Does Hyperparathyroidism Surgery Affect Patients’ Bone Mineral Density?
According to the researchers, the major goal of their study, “BMD improvements after operation for primary hyperparathyroidism,” was to quantify BMD changes in patients who underwent surgery for primary hyperparathyroidism (PHPT). They also wanted to explore some of the clinical and biochemical variables that may account for these changes in patients’ BMD. The study was published online ahead of print in November 2012, and it appears in the Langenbeck’s Archives of Surgery.
To understand the relationship between PHPT surgery and BMD, the researchers looked at a cohort of 236 patients with PHPT. The average age of the participants was 60 years, and 81% of those included were women. Bone scans were conducted before surgery and also 1 year after surgery. Additionally, clinical data and biochemical data were gathered and analyzed.
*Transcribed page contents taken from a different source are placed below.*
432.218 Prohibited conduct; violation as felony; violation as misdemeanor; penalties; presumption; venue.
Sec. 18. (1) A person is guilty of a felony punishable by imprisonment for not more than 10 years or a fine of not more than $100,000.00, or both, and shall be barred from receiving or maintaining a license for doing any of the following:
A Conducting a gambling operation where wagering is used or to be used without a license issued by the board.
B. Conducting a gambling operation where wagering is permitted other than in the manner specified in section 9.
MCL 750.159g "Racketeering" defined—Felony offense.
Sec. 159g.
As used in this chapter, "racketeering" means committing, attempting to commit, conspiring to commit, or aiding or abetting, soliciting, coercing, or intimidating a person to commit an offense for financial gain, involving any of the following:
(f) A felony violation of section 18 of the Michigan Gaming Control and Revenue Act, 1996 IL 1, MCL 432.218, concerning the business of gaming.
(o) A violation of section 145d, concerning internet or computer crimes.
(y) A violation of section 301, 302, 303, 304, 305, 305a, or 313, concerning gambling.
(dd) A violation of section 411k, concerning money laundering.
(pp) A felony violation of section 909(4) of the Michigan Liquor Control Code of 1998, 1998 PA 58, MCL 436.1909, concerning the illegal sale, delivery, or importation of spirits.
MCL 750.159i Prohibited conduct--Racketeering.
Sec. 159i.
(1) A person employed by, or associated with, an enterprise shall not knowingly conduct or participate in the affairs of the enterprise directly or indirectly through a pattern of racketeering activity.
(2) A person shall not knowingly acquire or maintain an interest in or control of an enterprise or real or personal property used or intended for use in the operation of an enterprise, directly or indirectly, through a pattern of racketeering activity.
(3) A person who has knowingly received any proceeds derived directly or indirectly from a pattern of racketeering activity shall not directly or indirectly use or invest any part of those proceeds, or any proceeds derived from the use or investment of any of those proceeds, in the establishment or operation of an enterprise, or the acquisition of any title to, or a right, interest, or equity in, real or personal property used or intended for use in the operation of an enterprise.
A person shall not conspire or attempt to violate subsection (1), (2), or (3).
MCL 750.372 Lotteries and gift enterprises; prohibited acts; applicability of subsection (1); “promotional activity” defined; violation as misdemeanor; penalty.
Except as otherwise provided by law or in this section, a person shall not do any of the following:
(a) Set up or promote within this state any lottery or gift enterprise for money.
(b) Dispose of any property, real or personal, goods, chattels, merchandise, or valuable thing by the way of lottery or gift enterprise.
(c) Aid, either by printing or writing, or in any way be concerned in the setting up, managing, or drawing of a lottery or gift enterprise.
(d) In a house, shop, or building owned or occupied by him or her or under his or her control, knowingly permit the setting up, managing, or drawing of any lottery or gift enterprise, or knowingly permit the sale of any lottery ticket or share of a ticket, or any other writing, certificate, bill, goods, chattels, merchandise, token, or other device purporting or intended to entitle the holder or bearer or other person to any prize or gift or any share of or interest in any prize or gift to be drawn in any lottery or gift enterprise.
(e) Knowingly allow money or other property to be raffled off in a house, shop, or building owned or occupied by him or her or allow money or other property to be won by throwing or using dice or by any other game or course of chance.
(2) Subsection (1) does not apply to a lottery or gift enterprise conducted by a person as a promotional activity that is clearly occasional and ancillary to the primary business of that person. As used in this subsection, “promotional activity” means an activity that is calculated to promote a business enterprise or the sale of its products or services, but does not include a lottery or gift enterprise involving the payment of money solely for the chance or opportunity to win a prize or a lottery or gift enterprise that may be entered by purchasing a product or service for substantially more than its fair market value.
The results of the study showed a significant increase in BMD at the lumbar spine following surgery. Additionally, increases were also seen in hip BMD. The researchers did not find significant changes in total forearm BMD. The results also showed that BMD increases were positively associated with patients’ preoperative plasma PTH levels. Additionally, post-surgical BMD gains were greater in the hip and forearm for patients who had adenomas than those who received treatment for hyperplasia.
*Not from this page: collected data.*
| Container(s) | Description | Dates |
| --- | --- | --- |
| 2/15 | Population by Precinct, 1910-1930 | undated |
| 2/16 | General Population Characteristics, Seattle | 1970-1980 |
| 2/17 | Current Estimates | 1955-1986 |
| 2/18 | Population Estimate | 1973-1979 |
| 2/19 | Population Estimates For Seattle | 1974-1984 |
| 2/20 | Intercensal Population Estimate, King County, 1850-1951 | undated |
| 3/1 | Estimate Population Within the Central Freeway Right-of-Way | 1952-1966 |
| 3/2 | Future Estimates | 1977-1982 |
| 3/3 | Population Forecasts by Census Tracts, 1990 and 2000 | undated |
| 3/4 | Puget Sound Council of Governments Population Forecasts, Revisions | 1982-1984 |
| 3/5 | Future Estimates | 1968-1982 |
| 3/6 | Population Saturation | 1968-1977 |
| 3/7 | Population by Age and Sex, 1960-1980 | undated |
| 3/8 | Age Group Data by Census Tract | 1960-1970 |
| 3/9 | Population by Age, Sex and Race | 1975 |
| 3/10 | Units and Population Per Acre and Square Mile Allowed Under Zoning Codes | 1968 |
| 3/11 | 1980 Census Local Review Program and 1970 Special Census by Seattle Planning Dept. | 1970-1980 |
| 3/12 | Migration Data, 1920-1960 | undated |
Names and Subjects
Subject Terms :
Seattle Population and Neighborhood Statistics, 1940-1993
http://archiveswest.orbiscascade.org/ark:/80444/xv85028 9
The study authors conclude that their findings demonstrate an association between PHPT surgery and bone mineral density. They found significant improvements in patients’ BMD at the spine and in the hip. These improvements were also seen in patients with mild PHPT. The researchers also note that their study uncovered positive associations between patients’ pre-treatment plasma PTH levels and the extent of their BMD increases following surgery.